YosysHQ / nextpnr

nextpnr portable FPGA place and route tool
ISC License
1.31k stars 243 forks source link

Non-semantic changes cause chaotic behavior! (with inout/high-z pins) #282

Closed tux3 closed 2 years ago

tux3 commented 5 years ago

High-z pins when targeting my ice40 seem to behave chaotically, in a particularly hard to pin down manner.
First let me clearly demonstrate the symptoms, and then some more context.

1. "What do you mean, chaos?"

This example sets an io pin to high-impedance under some condition, uses it to read a bit, and we turn on a LED depending on the result. Here the LED will stay off when we read from this pin (we read a 0):

assign io2 = (!cs && COND_1 && COND_2) ? sendbuf[2] : 1'bz;

But the same code refactored with a wire reads a 1! Now the LED will turn on:

wire COND_1_AND_2 = COND_1 && COND_2;
assign io2 = (!cs && COND_1_AND_2) ? sendbuf[2] : 1'bz;

That introducing a variable could cause visible side-effects seems wrong, even for Verilog! I'm assuming this is a bug in nextpnr (or maybe yosys)?

2. Self-contained repro

I tried to reduce the repro code to something small and self-contained, what's left is some cheaply made SPI code that quad-reads a fixed address from the BX's flash chip and lights the LED.

3. Some more context

This code was originally meant to be a simple (if not very good) homemade QSPI module. I have a testbench that works great in AVHDL, but I noticed that on real metal the second bit of every nibble I read is always 0.

So the original symptom is that some inout pin of my QSPI (WP_B in this case) seem to get stuck low when it should be floating (this was especially surprising to me since that pin is pulled-high on both side when left unconfigured!). My other 3 high-z pins seem to work perfectly fine in this case and I read correct data from them.

Some notes:

Sorry for the mountain of text, this bug has been driving me crazy! I hope this makes sense and I didn't just make some obvious mistake, but if something's not clear I'm more than happy to help :grin:

smunaut commented 5 years ago

Could you provide at least a working and a failing build ? (complete with the log output and all outputs of synthesis / pnr).

tux3 commented 5 years ago

Sure, here's the blif/json/asc and the log output for both. The build that reads 0 is definitely failing since the real value it should read is 1. As for the other one, I can't say that it's "working" but it happens to read the right value, even though the code should be identical.

Build where the pin reads 0: build0.zip Build where the pin reads 1: build1.zip

Is this what you were looking for?

smunaut commented 5 years ago

I'm not really sure I understand what you see but there is plenty of things wrong that should be fixed before even trying to dig further :

tux3 commented 5 years ago

Yes, the code is probably terrible, sorry about that. I'm going to fix it. But about the example above, should I expect that because my code is wrong, adding a wire can change behavior?

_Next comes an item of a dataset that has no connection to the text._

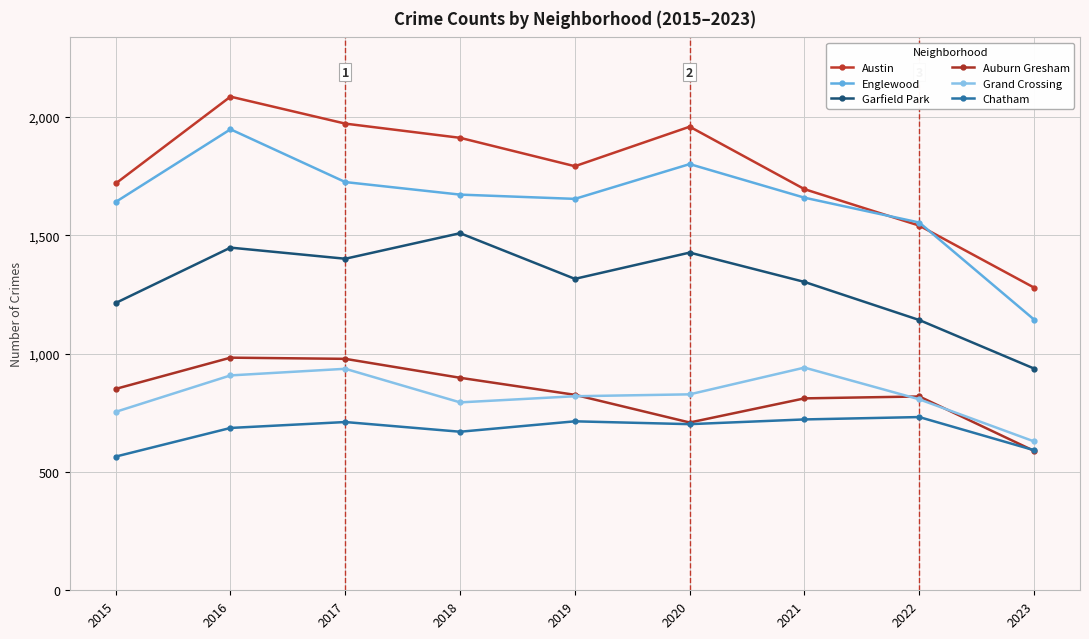

The value of Auburn Gresham at 2020 is 1226. True or false?

False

Is that some sort of 'undefined behavior' in my code, or should I consider it a bug in the toolchain?

Either way I'll try with SB_IO, you're right that it's probably the first thing I should try.

smunaut commented 5 years ago

You said that just changing the --freq argument of nextpnr can make it work / not-work right ? Using the exact same .json as input ?

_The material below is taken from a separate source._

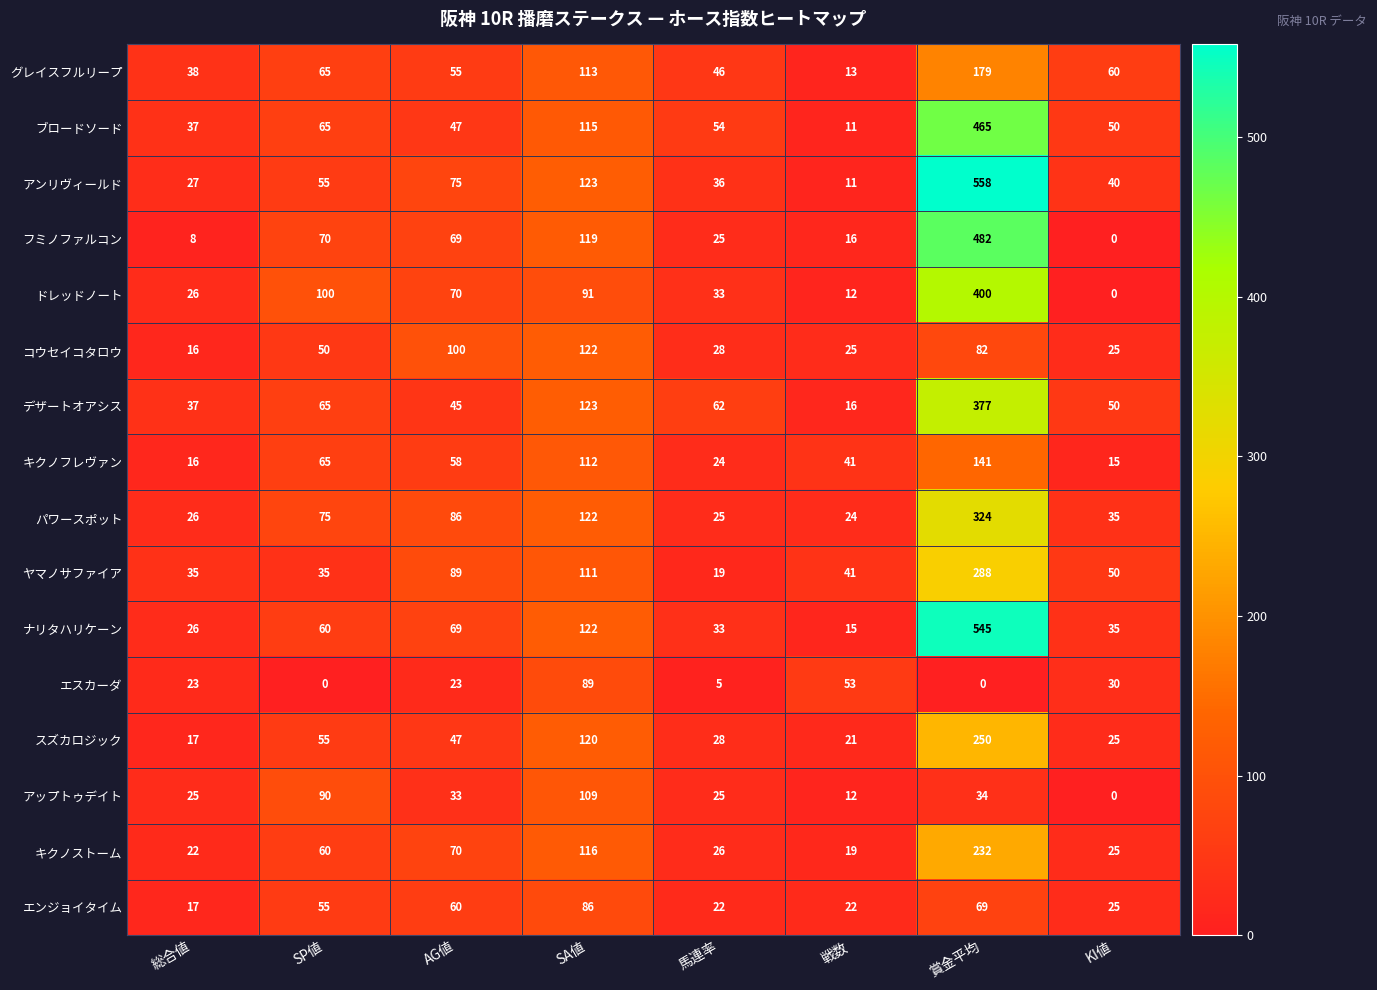

Which series has the widest spread of values?

アンリヴィールド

So that would point to just timing / placement affecting the result.

So that probably means that changing the wire just randomly shuffles things in non-determinic way, just like changing the timing budget.

smunaut commented 5 years ago

Also did you try to simulate your code first ? It doesn't even build under iverilog :/

tux3 commented 5 years ago

So that probably means that changing the wire just randomly shuffles things in non-determinic way, just like changing the timing budget.

Right. I wish I could give you a better bug report, but I'm having a hard time finding the root cause because of this.

Also did you try to simulate your code first ? It doesn't even build under iverilog :/

All I have really is testbenches in Active-HDL, my asserts pass, the waveform looks fine (and deterministic...). The code I posted is just a reduced test-case, I think I even left some wire undefined when removing the rest of the code...

tux3 commented 5 years ago

Alright it does work just fine with SB_IO, so it seems the tristate warning is really the issue behind all of this. I'd like to dig down further and try to fix it if I get the time. I still haven't figured out if the problem comes from Yosys or nextpnr, but at least I think I know enough to make some small test cases instead of debugging my bad SPI code now.

Thank you very much for your help. I suppose it's a known issue and I should have paid more attention to the warning, so feel free to close this if you want.